Are you kidding? And we wonder why half the registered voters in America don't vote in most elections?

Then, get this, Chris Wallace asks Feinstein why, if Democrats are in control of Congress and pushing their own agenda, they not only are unable to get their message across, but voter confidence in Congress has dropped to 14 percent, the lowest level ever in the history of polling on Congress.

She responds, here we go again, its THE WAR IN IRAQ! She claims that the Republicans have prevented the Democrats from ending the war by retreating this instant and laying the entirety of the US mainland open to unrelenting terrorist attacks. Well, if the Republicans did in fact prevent us from retreating in Iraq and opening us up to unrelenting terrorist attacks, GOOD FOR THEM!!

Americans don't want retreat in Iraq, they want VICTORY! Got it?

This is one of the stupidest, most pandering, self-absorbed, egotistical examples of the true isolation that comes from spending too much time inside the Washington, D.C., beltway that I have ever witnessed.

Term limits, term limits, term limits, FAIR TAX, term limits, term limits!

Americans may not know every single aspect of the immigration bill as Lott claims, but we know enough of it to know that it is horribly flawed, full of loopholes, won't settle the matter, and should be scrapped. We know that you can start fixing the immigration issue by securing the border, enforcing existing laws on illegal entry to this country, deporting those who are here illegally, and ending all the stupid socialist benefits given to illegals that aren't available to most American citizens.

Enforce what we have, and see how that works. Then if necessary, we'll be open to talk about further legislation. Until then, I don't want to hear any more whining about "I can't get my word out. Boo-hoo, boo-hoo, poor me, poor me."

What a diaper full.

One last thing before I go. This bill, like so many others that grow in the mushroom producing factory we refer to as the US Congress, can only succeed in manure and darkness. That's fine for mushrooms, and I do like mushrooms.

But with mushrooms I know what I'm getting. With Congress, what you see is never what you get.

Like so many others, this bill won't work. If for some whacked out reason, this bill ever passed, you would hear a giant whooshing sound, not unlike the one described when Ross Perot was talking about NAFTA, but this will be from talk radio hosts across the country moving over to satellite radio.
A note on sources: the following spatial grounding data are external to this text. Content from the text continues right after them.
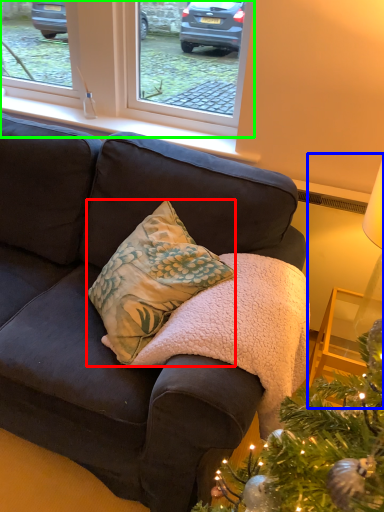
Question: Which object is the closest to the pillow (highlighted by a red box)? Choose among these: table lamp (highlighted by a blue box) or window (highlighted by a green box).

Choices:
 (A) table lamp
 (B) window

Answer: (A)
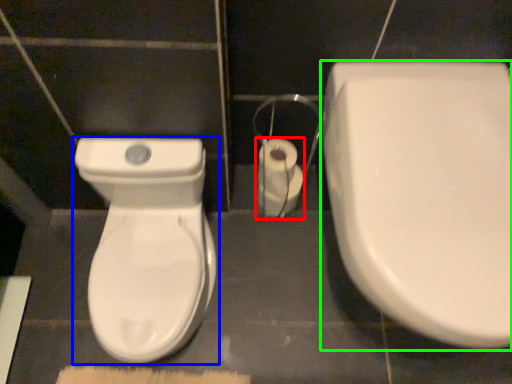
Question: Which is farther away from toilet paper (highlighted by a red box)? toilet (highlighted by a blue box) or toilet (highlighted by a green box)?

Choices:
 (A) toilet
 (B) toilet

Answer: (B)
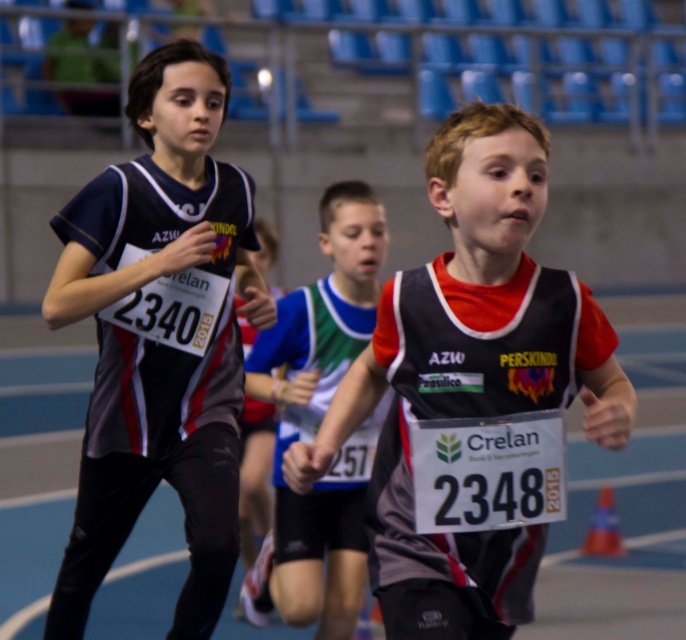
You are a photographer standing at the starting line of the race. You want to take a photo that includes both point (584, 317) and point (322, 316). Which point will appear larger in your photo?

→ Point (584, 317) is closer to the viewer, so it will appear larger in the photo than point (322, 316).

You are a photographer at a track event and want to capture a photo of the matte black jersey at center and the matte black vest at center. Which object is narrower when viewed from the front?

The matte black jersey at center has a lesser width compared to the matte black vest at center, so the matte black jersey at center is narrower when viewed from the front.

You are a photographer at the event and need to capture a clear shot of both the matte black jersey at center and the white fabric shirt at center. Based on their positions, which jersey is closer to the camera?

The matte black jersey at center is closer to the camera since it is located above the white fabric shirt at center, indicating it is in front.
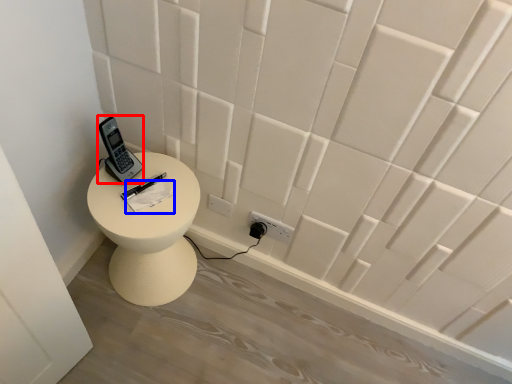
Question: Among these objects, which one is nearest to the camera, control (highlighted by a red box) or notepad (highlighted by a blue box)?

Choices:
 (A) control
 (B) notepad

Answer: (A)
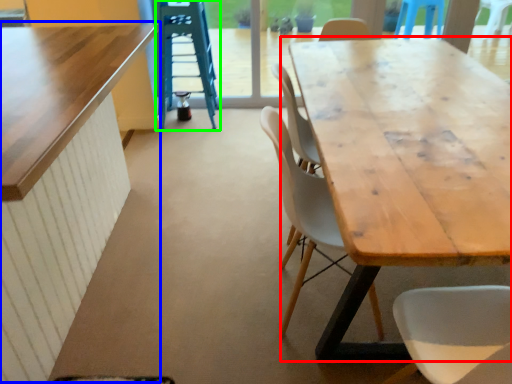
Question: Based on their relative distances, which object is farther from table (highlighted by a red box)? Choose from table (highlighted by a blue box) and ladder (highlighted by a green box).

Choices:
 (A) table
 (B) ladder

Answer: (B)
In very short order, AM radio will die, thousands of innocent engineers, receptionists, programmers and related employees will be out of jobs. Meanwhile, Rush Limbaugh, Sean Hannity, Michael Savage, Laura Ingraham, Melanie Morgan and Lee Rodgers, and dozens if not hundreds of regional talk show hosts will be off the AM radio waves and onto the satellite waves.
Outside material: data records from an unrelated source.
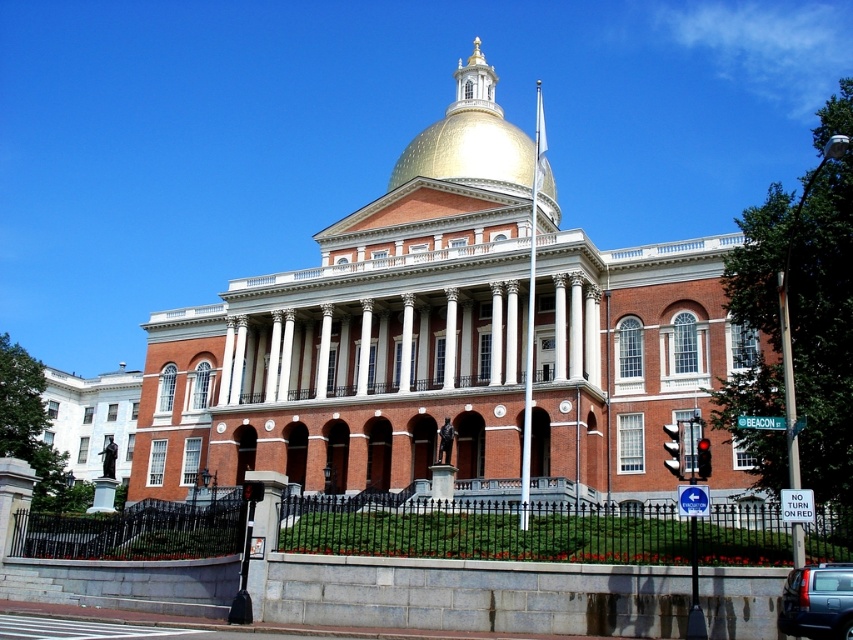
Question: Which point appears farthest from the camera in this image?

Choices:
 (A) [737, 426]
 (B) [392, 172]

Answer: (B)

Question: Which of the following is the closest to the observer?

Choices:
 (A) green metallic street sign at center
 (B) metallic gray sedan at lower right

Answer: (B)

Question: Observing the image, what is the correct spatial positioning of gold polished dome at center in reference to green metallic street sign at center?

Choices:
 (A) below
 (B) above

Answer: (B)

Question: Does gold polished dome at center lie in front of green metallic street sign at center?

Choices:
 (A) yes
 (B) no

Answer: (B)

Question: Is gold polished dome at center thinner than green metallic street sign at center?

Choices:
 (A) no
 (B) yes

Answer: (A)

Question: Which point is closer to the camera?

Choices:
 (A) metallic gray sedan at lower right
 (B) green metallic street sign at center

Answer: (A)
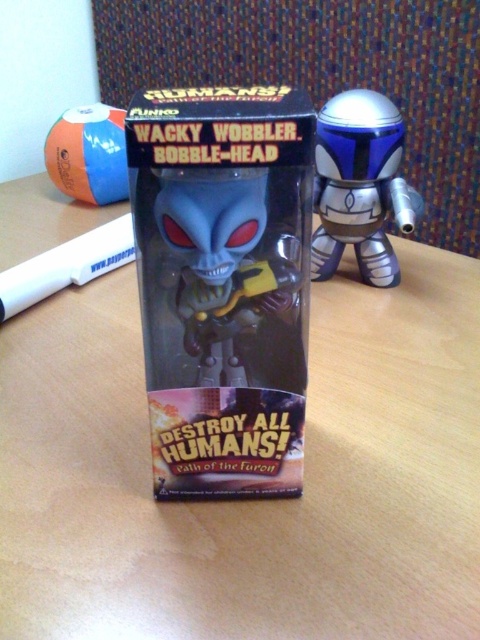
Does wooden table at center have a greater height compared to matte plastic box at center?

Indeed, wooden table at center has a greater height compared to matte plastic box at center.

Consider the image. Is wooden table at center wider than matte plastic box at center?

Indeed, wooden table at center has a greater width compared to matte plastic box at center.

Between point (91, 404) and point (223, 360), which one is positioned behind?

Positioned behind is point (91, 404).

Image resolution: width=480 pixels, height=640 pixels. In order to click on wooden table at center in this screenshot , I will do `click(249, 500)`.

Which is above, metallic blue helmet at upper right or orange rubber ball at upper left?

orange rubber ball at upper left is higher up.

You are a GUI agent. You are given a task and a screenshot of the screen. Output one action in this format:
    pyautogui.click(x=<x>, y=<y>)
    Task: Click on the metallic blue helmet at upper right
    The height and width of the screenshot is (640, 480).
    Given the screenshot: What is the action you would take?
    pyautogui.click(x=360, y=186)

This screenshot has height=640, width=480. I want to click on metallic blue helmet at upper right, so click(x=360, y=186).

Which is below, matte plastic box at center or orange rubber ball at upper left?

Positioned lower is matte plastic box at center.

You are a GUI agent. You are given a task and a screenshot of the screen. Output one action in this format:
    pyautogui.click(x=<x>, y=<y>)
    Task: Click on the matte plastic box at center
    Image resolution: width=480 pixels, height=640 pixels.
    Given the screenshot: What is the action you would take?
    pyautogui.click(x=223, y=284)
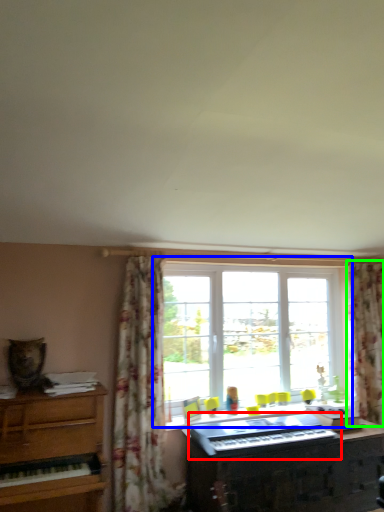
Question: Which object is positioned farthest from musical keyboard (highlighted by a red box)? Select from window (highlighted by a blue box) and curtain (highlighted by a green box).

Choices:
 (A) window
 (B) curtain

Answer: (B)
Most of these hosts and hostesses already can be heard around the world on the Internet. Moving to a relatively cheap satellite subscription where you can hear what you want without being forced to listen to propaganda, won't be much of a leap.

That is something that the DC insiders should consider very carefully before continuing on this line.
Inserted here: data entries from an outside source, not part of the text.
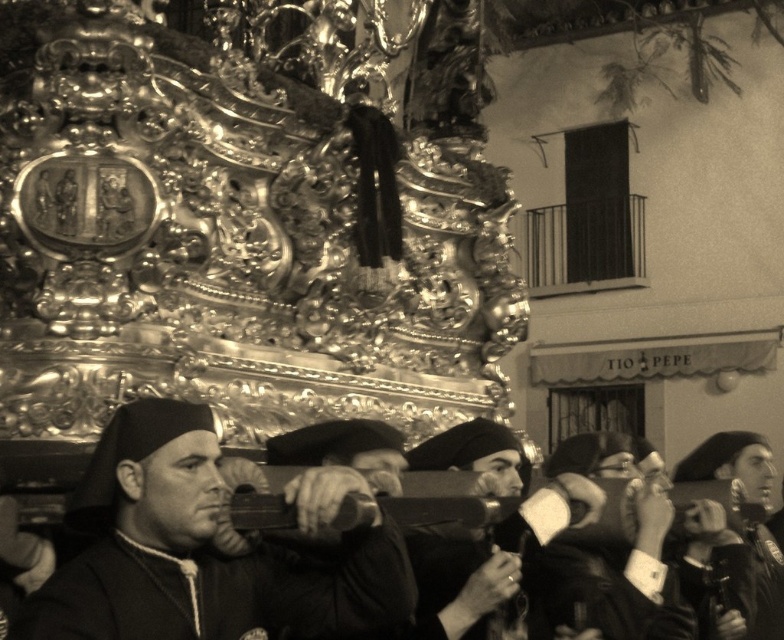
Which is in front, point (622, 589) or point (741, 467)?

Point (622, 589) is in front.

Does leather jacket at center have a lesser height compared to smooth black hat at center?

Correct, leather jacket at center is not as tall as smooth black hat at center.

Is point (626, 582) farther from viewer compared to point (750, 460)?

No, it is in front of (750, 460).

At what (x,y) coordinates should I click in order to perform the action: click on leather jacket at center. Please return your answer as a coordinate pair (x, y). Looking at the image, I should click on (605, 541).

Is point (129, 506) positioned after point (699, 474)?

No.

Where is `smooth black robe at center`? The height and width of the screenshot is (640, 784). smooth black robe at center is located at coordinates (198, 552).

Between point (318, 580) and point (771, 548), which one is positioned behind?

The point (771, 548) is behind.

Identify the location of smooth black robe at center. (198, 552).

In the scene shown: Between smooth black robe at center and leather jacket at center, which one appears on the right side from the viewer's perspective?

From the viewer's perspective, leather jacket at center appears more on the right side.

Is smooth black robe at center closer to the viewer compared to leather jacket at center?

Yes.

Does point (220, 630) lie behind point (632, 465)?

No, (220, 630) is closer to viewer.

I want to click on smooth black robe at center, so click(198, 552).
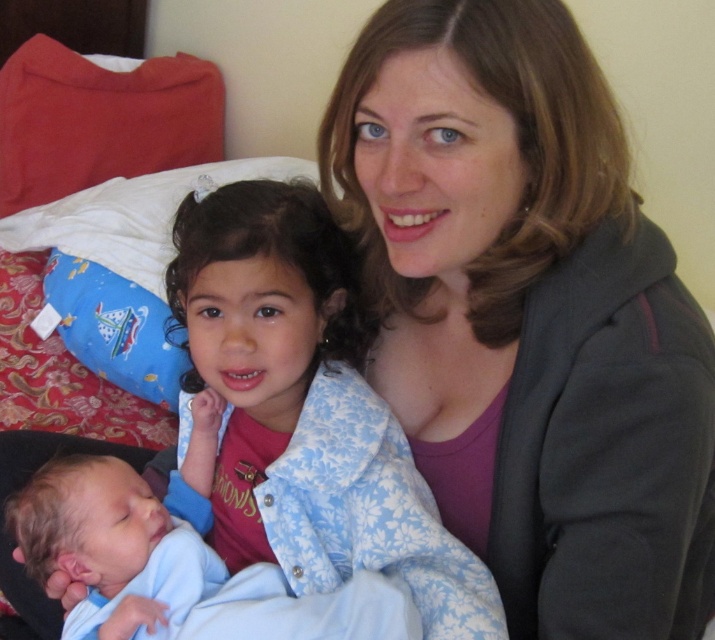
Question: Among these points, which one is farthest from the camera?

Choices:
 (A) (11, 205)
 (B) (92, 205)
 (C) (473, 630)

Answer: (A)

Question: Does matte gray hoodie at center have a lesser width compared to red soft pillow at upper left?

Choices:
 (A) no
 (B) yes

Answer: (B)

Question: Which of the following is the farthest from the observer?

Choices:
 (A) blue soft fabric newborn at lower left
 (B) matte gray hoodie at center
 (C) blue floral fabric at center

Answer: (C)

Question: Estimate the real-world distances between objects in this image. Which object is farther from the blue fabric pillow at upper left?

Choices:
 (A) matte gray hoodie at center
 (B) blue soft fabric newborn at lower left

Answer: (A)

Question: Is blue soft fabric newborn at lower left bigger than blue fabric pillow at upper left?

Choices:
 (A) no
 (B) yes

Answer: (A)

Question: Does blue fabric pillow at upper left have a lesser width compared to red soft pillow at upper left?

Choices:
 (A) no
 (B) yes

Answer: (A)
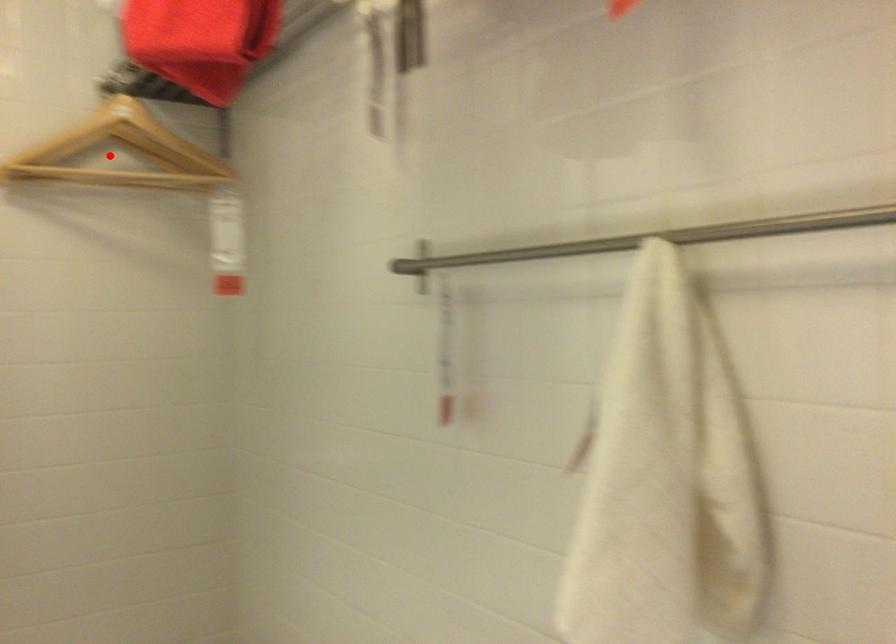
Oh, one other thing. At the end of the Fox News Sunday segment featuring Lott and Feinstein, Fox showed a shot of the two of them wearing seersucker suits, kind of a Pajama Day in Congress I guess.

Lott said they did it to lighten up the mood in Congress because they don't have enough fun in Washington. "We never have a chance to laugh at each other," Lott lamented.

Really? Hell, the rest of us are laughing at these bozos all the time.

I'll tell you what I think would be funny. It would be hilarious if Mrs. Trent Lott sits down and watches a tape of her husband fawning all over the California Senator on that Fox News Sunday segment just before the good senator shows up on the next break or recess.

I think a shot of her meeting him at the door with a cast-iron frying pan upside the head would be absolutely hilarious. Now that would be funny, I don't care who you are. (Yes, I enjoy Larry the Cable Guy. So What?)